En même temps, il y a bien eu la mort d'une allocataire...

Je ne vais pas vous le cacher : ce suicide est un constat d'échec pour la Caf. Mais je voudrais replacer ce drame dans la situation plus globale de la caisse. Dans le Nord, nous comptons 600 000 allocataires dont environ 10 % ne vivent que grâce aux allocations que nous leur versons. Le défi pour nous, c'est d'être dans une logique de "production de masse" (des dizaines de milliers de courriers chaque jour, des milliers d'appels), tout en étant à l'affût des situations d'urgence. Je considère que nos systèmes d'alerte fonctionnent de façon convenable.

Revenons à Mme Loridan. Que s'est-il passé avec vos services ? 

Depuis janvier, il y a eu une trentaine de contacts avec elle, soit par écrit (avec des délais de réponse inférieurs à 15 jours), soit par téléphone ou en entretien direct avec un travailleur social en avril et en mai. A cette occasion, une proposition d'allocation de soutien familial qui aurait tourné autour de 100 euros mensuels a été faite. Mais Émilie Loridan l'a refusé pour une raison que j'ignore.

Sur le plan des ressources, quelle était la situation de cette allocataire ?

Contrairement à ce que j'ai pu lire ici ou là, il n'y a jamais eu d'interruption des droits en 2015 et 2016. Elle a continué à toucher entre 1 200 et 1 500 euros par mois. Quand nous nous sommes aperçu très tardivement que le père des enfants travaillait en Belgique, nous avons arrêté le versement de l'allocation d'éducation de l'enfant handicapé (AEEH). Mais la sécurité sociale belge, Securitex, a pris le relais en versant l'allocation pour la petite fille handicapée qui était scolarisée en Belgique. Selon les informations dont je dispose, Émilie Loridan touchait, entre mai 2012 et décembre 2014, environ 1 200 euros par mois en cumulant les diverses allocations qui lui étaient versées. A partir de janvier 2015, date à laquelle Securitex a pris le relais pour le paiement de l'allocation enfant handicapé, ses revenus en provenance de France et de Belgique avoisinaient les 1 500 €.

Vous oubliez de parler du trop-perçu par Émilie Loridan...

Effectivement, celui-ci a été estimé, au titre de l'AEEH, à 36 000 €. Mais ce montant n'a jamais été notifié à l'allocataire. Nous lui avons précisé que cette somme serait remboursée par Securitex - ce qu'elle a d'ailleurs fait en partie. Pour autant, je reconnais que Émilie Loridan a pu être choquée en découvrant ce montant sur le site caf.fr. Il y a eu un autre problème en juin 2016 avec la notification d'un trop-perçu de 571 € que nous n'avons pas pu supprimer. Si bien qu'elle n'a pas reçu d'allocation de notre part ce mois-ci. Je refuse, pour ma part, d'établir un lien de cause à effet avec le suicide. Les ressorts d'un geste comme celui-ci sont toujours très complexe.

OBJECTIF DE L'EXERCICE —
Répondez aux questions suivantes d'après l'entretien :
(a) Combien d'allocataires la Caf compte-t-elle dans le Nord ?
(b) Quel montant mensuel approximatif l'allocation de soutien familial proposée à Émilie Loridan aurait-elle atteint ?
(c) À combien le trop-perçu au titre de l'AEEH a-t-il été estimé ?

ENTRÉES PRÉSENTÉES —
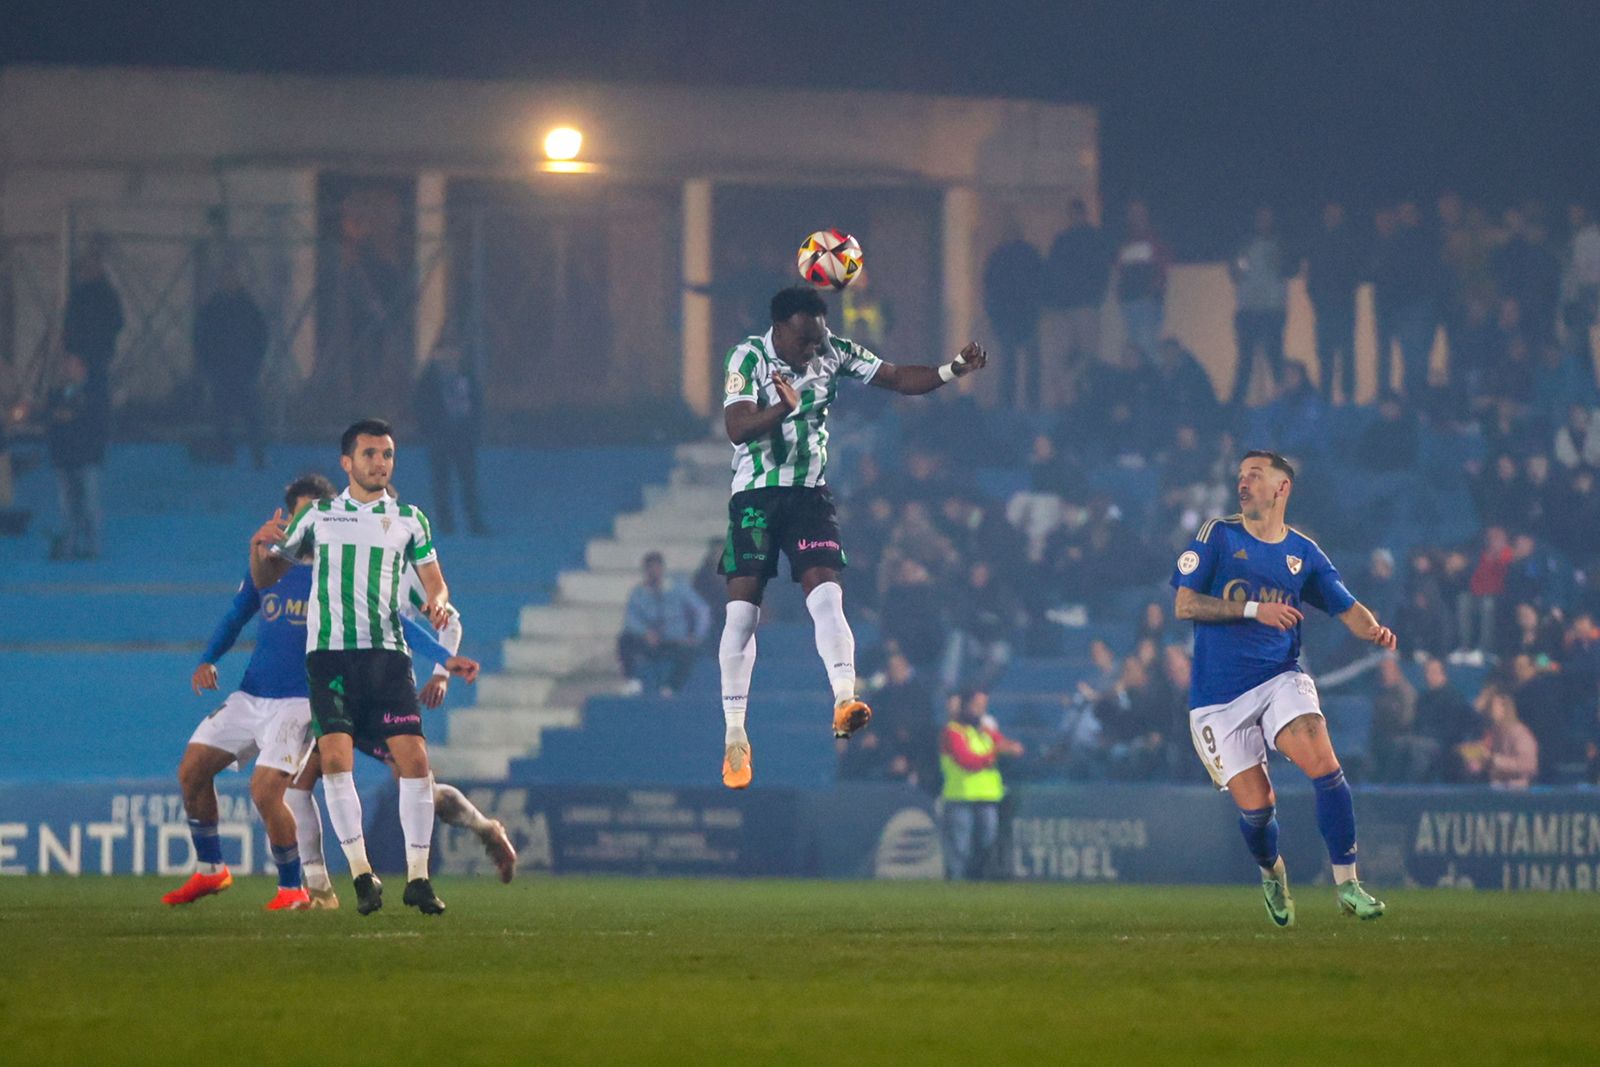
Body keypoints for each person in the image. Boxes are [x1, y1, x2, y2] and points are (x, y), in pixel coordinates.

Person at [162, 474, 481, 910]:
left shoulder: (346, 566)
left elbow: (397, 622)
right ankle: (213, 870)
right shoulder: (275, 567)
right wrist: (208, 658)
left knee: (277, 789)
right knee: (193, 769)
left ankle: (300, 887)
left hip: (310, 696)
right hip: (253, 694)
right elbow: (239, 611)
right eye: (300, 517)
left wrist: (442, 660)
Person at [716, 285, 988, 789]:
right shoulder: (748, 356)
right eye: (805, 341)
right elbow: (736, 427)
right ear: (780, 330)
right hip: (755, 497)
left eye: (819, 339)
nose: (814, 350)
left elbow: (898, 378)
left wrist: (953, 369)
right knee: (742, 613)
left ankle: (845, 699)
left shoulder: (835, 351)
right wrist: (783, 408)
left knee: (828, 597)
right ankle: (736, 734)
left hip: (808, 497)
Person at [1171, 450, 1395, 926]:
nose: (1243, 482)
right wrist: (1255, 610)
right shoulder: (1218, 535)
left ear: (1282, 487)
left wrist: (1374, 629)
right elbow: (1185, 604)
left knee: (1322, 756)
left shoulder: (1304, 553)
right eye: (1240, 476)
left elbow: (1346, 605)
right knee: (1258, 810)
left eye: (1255, 475)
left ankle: (1348, 883)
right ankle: (1273, 873)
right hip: (1217, 699)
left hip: (1280, 676)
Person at [250, 418, 455, 915]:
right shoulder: (318, 515)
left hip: (387, 657)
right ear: (347, 462)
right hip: (330, 657)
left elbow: (435, 583)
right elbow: (268, 576)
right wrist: (258, 548)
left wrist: (439, 603)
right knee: (336, 761)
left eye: (386, 455)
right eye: (369, 454)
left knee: (417, 763)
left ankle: (419, 879)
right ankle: (363, 875)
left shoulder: (410, 519)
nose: (379, 463)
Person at [939, 689, 1023, 880]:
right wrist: (995, 753)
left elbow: (1008, 745)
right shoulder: (953, 731)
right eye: (976, 706)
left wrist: (1010, 748)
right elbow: (966, 760)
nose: (979, 710)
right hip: (961, 797)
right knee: (960, 847)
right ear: (966, 706)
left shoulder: (984, 731)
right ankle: (956, 885)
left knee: (987, 845)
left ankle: (977, 883)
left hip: (987, 798)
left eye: (982, 706)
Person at [192, 264, 270, 468]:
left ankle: (257, 455)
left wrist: (254, 364)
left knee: (251, 415)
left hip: (244, 371)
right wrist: (209, 367)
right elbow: (201, 339)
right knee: (223, 415)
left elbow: (261, 337)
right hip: (222, 372)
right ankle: (225, 452)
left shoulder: (248, 309)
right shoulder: (212, 309)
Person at [1039, 199, 1112, 408]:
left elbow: (1101, 270)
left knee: (1088, 355)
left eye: (1075, 214)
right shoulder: (1062, 240)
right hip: (1064, 307)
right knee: (1063, 355)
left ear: (1082, 215)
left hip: (1085, 305)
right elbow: (1051, 272)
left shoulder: (1093, 239)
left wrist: (1096, 297)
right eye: (1070, 215)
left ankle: (1086, 398)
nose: (1072, 218)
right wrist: (1050, 301)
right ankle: (1066, 397)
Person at [412, 344, 487, 536]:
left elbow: (477, 404)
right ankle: (446, 524)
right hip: (439, 438)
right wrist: (428, 431)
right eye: (445, 352)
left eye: (454, 351)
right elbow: (420, 406)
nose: (450, 356)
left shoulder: (467, 376)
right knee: (441, 483)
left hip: (463, 438)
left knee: (469, 482)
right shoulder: (428, 379)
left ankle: (474, 521)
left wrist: (475, 430)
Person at [618, 550, 711, 697]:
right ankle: (632, 681)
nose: (653, 572)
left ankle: (670, 688)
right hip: (650, 641)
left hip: (675, 640)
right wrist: (645, 633)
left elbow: (702, 610)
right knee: (625, 640)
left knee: (689, 652)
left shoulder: (678, 589)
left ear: (662, 569)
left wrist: (696, 635)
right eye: (650, 569)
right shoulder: (638, 593)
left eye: (656, 568)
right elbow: (630, 619)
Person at [41, 353, 106, 561]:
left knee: (89, 504)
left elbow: (96, 422)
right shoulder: (56, 394)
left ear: (82, 369)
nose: (67, 371)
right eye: (65, 367)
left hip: (86, 457)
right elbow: (49, 419)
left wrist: (72, 417)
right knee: (68, 506)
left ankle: (92, 546)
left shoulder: (94, 393)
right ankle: (70, 545)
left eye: (71, 367)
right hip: (64, 457)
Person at [1303, 201, 1363, 404]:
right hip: (1324, 308)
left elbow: (1356, 272)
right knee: (1326, 357)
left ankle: (1348, 397)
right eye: (1330, 212)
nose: (1333, 216)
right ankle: (1325, 398)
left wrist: (1346, 294)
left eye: (1337, 213)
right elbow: (1310, 275)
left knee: (1347, 355)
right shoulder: (1316, 240)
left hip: (1345, 307)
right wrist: (1317, 300)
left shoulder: (1350, 240)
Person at [1230, 205, 1290, 405]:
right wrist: (1241, 265)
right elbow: (1236, 273)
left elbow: (1290, 269)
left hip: (1273, 310)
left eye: (1268, 218)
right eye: (1260, 218)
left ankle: (1286, 405)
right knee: (1245, 363)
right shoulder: (1245, 244)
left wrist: (1280, 263)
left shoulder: (1281, 243)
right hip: (1248, 309)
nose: (1264, 222)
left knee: (1276, 361)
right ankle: (1236, 408)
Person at [1114, 199, 1171, 363]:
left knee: (1148, 347)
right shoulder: (1126, 241)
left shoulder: (1155, 239)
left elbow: (1164, 265)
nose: (1135, 216)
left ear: (1146, 213)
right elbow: (1120, 268)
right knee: (1135, 350)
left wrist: (1154, 289)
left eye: (1139, 211)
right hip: (1129, 301)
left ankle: (1154, 386)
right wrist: (1121, 292)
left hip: (1147, 301)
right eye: (1132, 212)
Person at [1458, 684, 1538, 789]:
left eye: (1493, 705)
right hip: (1494, 789)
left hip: (1517, 791)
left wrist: (1494, 760)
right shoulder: (1492, 732)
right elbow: (1485, 757)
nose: (1490, 710)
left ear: (1505, 707)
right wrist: (1475, 758)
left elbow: (1528, 765)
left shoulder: (1519, 733)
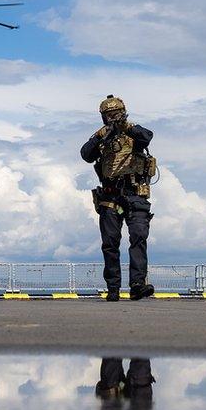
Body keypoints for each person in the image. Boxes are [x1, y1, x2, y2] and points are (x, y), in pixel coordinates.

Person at [81, 95, 156, 301]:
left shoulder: (133, 132)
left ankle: (137, 285)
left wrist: (126, 127)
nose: (113, 117)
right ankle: (113, 288)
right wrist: (100, 136)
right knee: (110, 243)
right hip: (110, 196)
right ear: (103, 117)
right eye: (109, 115)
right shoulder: (102, 137)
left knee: (139, 237)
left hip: (134, 194)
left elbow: (147, 136)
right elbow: (86, 154)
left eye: (116, 113)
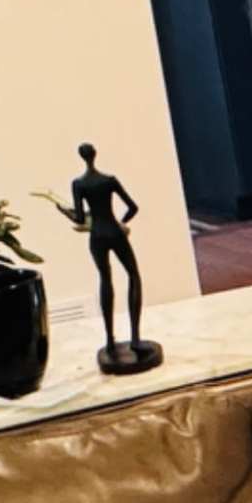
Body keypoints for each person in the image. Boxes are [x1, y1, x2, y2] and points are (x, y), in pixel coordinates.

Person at [59, 144, 162, 373]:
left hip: (97, 236)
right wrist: (122, 223)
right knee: (133, 276)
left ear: (82, 157)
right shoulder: (109, 180)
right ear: (94, 155)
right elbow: (132, 207)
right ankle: (135, 337)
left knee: (105, 280)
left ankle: (109, 339)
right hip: (115, 232)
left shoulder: (79, 184)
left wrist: (64, 211)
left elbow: (78, 218)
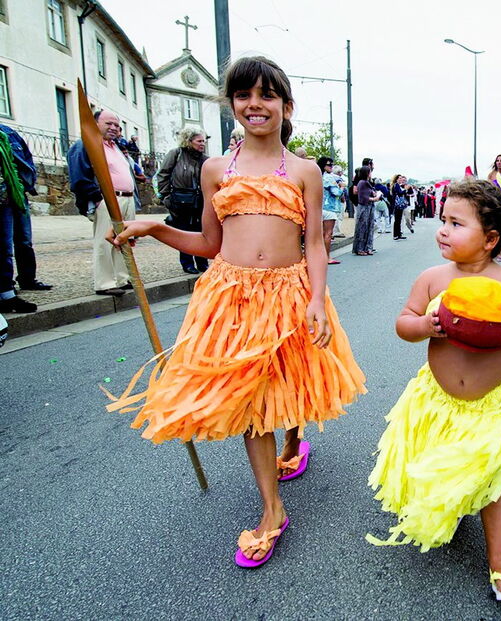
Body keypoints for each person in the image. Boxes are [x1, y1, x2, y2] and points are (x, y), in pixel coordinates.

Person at [105, 56, 366, 567]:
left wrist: (316, 297)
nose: (255, 104)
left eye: (267, 95)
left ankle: (294, 438)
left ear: (286, 107)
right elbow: (208, 241)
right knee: (251, 403)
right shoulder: (214, 169)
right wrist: (156, 229)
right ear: (232, 107)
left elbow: (314, 242)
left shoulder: (306, 172)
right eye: (244, 95)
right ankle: (273, 510)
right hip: (231, 298)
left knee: (293, 384)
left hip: (291, 293)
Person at [367, 177, 501, 600]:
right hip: (438, 401)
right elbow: (404, 322)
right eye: (442, 219)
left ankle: (500, 562)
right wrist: (425, 325)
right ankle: (448, 506)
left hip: (494, 405)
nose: (443, 229)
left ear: (490, 239)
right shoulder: (432, 278)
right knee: (441, 464)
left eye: (455, 223)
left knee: (494, 480)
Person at [67, 109, 137, 296]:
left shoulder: (115, 147)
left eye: (116, 125)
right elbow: (79, 177)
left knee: (123, 240)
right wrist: (97, 199)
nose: (114, 128)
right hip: (107, 198)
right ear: (96, 124)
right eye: (109, 124)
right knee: (104, 242)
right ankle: (105, 282)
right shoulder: (86, 145)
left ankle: (122, 278)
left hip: (126, 197)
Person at [1, 123, 52, 314]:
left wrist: (26, 185)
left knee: (23, 240)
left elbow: (26, 160)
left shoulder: (7, 133)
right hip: (5, 197)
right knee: (4, 247)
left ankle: (25, 280)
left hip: (13, 194)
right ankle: (6, 293)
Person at [156, 127, 209, 274]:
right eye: (199, 141)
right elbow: (163, 175)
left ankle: (202, 262)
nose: (202, 144)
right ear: (189, 141)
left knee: (201, 231)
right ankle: (187, 263)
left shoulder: (205, 159)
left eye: (204, 141)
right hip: (180, 200)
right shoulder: (176, 154)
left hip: (200, 200)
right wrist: (166, 197)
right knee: (184, 231)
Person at [317, 156, 342, 264]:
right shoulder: (328, 177)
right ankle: (327, 257)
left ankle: (318, 257)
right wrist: (341, 188)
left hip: (317, 207)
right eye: (329, 165)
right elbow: (336, 192)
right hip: (329, 207)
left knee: (319, 234)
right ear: (324, 165)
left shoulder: (316, 176)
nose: (331, 167)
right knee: (328, 234)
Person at [352, 165, 378, 256]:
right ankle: (360, 248)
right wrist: (375, 198)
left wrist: (374, 195)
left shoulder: (367, 183)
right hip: (364, 207)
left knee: (369, 227)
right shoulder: (362, 183)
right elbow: (363, 197)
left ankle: (368, 247)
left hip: (369, 207)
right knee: (362, 227)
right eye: (370, 172)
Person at [390, 174, 409, 240]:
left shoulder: (397, 185)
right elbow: (400, 193)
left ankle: (398, 234)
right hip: (397, 205)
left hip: (398, 204)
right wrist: (405, 190)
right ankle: (396, 235)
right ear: (396, 179)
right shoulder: (396, 185)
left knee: (399, 220)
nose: (401, 180)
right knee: (397, 220)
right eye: (400, 178)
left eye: (401, 178)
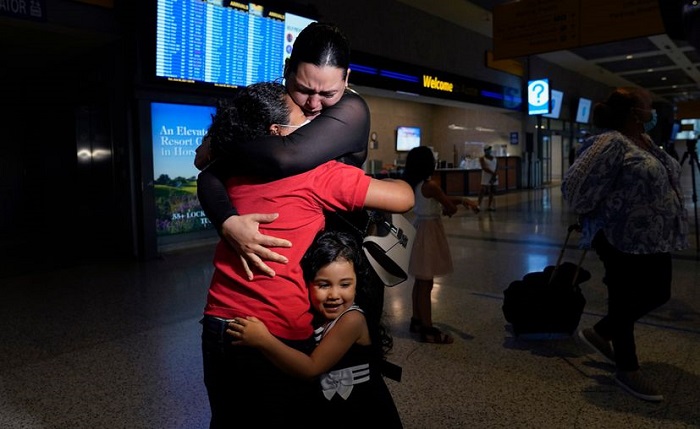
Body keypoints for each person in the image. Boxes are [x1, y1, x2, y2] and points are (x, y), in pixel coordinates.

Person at [201, 81, 413, 428]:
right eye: (303, 114)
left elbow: (206, 172)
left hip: (219, 323)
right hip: (275, 330)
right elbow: (404, 197)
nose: (314, 117)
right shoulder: (317, 174)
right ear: (278, 131)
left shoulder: (232, 171)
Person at [196, 22, 370, 279]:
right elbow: (210, 174)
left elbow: (284, 157)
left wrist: (220, 140)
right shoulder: (274, 108)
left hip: (336, 265)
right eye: (303, 89)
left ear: (346, 79)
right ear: (287, 68)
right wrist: (227, 222)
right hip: (279, 267)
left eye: (328, 93)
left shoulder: (352, 110)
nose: (313, 104)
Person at [561, 87, 688, 402]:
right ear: (634, 112)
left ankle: (602, 332)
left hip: (652, 238)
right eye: (648, 105)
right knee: (624, 297)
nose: (652, 109)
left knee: (660, 292)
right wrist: (599, 214)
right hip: (620, 236)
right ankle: (627, 369)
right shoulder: (610, 143)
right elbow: (574, 187)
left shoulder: (643, 141)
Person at [227, 230, 403, 428]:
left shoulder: (352, 320)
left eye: (345, 284)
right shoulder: (314, 316)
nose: (334, 294)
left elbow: (311, 368)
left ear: (357, 285)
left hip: (360, 411)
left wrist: (263, 340)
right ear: (307, 283)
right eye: (323, 285)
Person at [402, 146, 479, 344]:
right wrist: (454, 206)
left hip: (419, 228)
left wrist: (462, 200)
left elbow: (438, 201)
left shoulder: (417, 184)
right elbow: (447, 204)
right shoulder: (431, 185)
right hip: (429, 232)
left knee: (421, 279)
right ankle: (428, 329)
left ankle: (417, 320)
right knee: (427, 282)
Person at [477, 145, 498, 211]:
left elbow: (497, 167)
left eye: (490, 149)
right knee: (483, 190)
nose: (489, 151)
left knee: (492, 190)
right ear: (485, 151)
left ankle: (489, 205)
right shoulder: (482, 158)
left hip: (494, 175)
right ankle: (478, 205)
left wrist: (495, 174)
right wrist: (492, 172)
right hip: (486, 175)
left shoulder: (494, 158)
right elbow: (484, 167)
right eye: (488, 150)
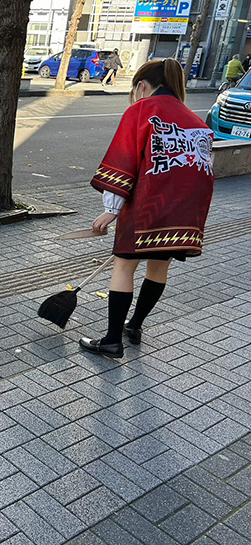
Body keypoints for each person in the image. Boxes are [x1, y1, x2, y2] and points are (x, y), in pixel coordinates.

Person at [80, 58, 214, 358]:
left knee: (124, 267)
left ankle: (113, 340)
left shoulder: (141, 111)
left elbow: (124, 159)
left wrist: (111, 210)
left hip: (145, 207)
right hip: (182, 212)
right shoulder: (197, 123)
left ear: (142, 86)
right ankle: (135, 325)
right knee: (159, 266)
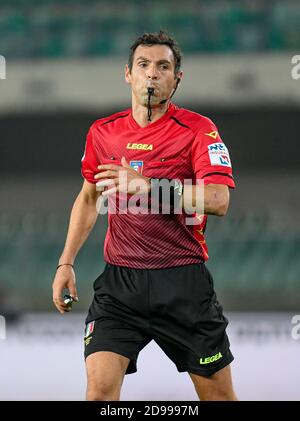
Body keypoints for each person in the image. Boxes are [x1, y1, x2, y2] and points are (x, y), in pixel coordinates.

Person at [52, 30, 237, 401]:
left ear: (177, 78)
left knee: (218, 397)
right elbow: (89, 197)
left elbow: (218, 200)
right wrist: (65, 263)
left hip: (183, 284)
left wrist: (149, 185)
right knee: (99, 391)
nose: (152, 73)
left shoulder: (200, 130)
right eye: (143, 65)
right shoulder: (103, 132)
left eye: (163, 66)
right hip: (120, 286)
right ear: (128, 74)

SOLUTION CI-DESSOUS —
(a) 600 000 allocataires.
(b) Environ 100 euros par mois.
(c) 36 000 €.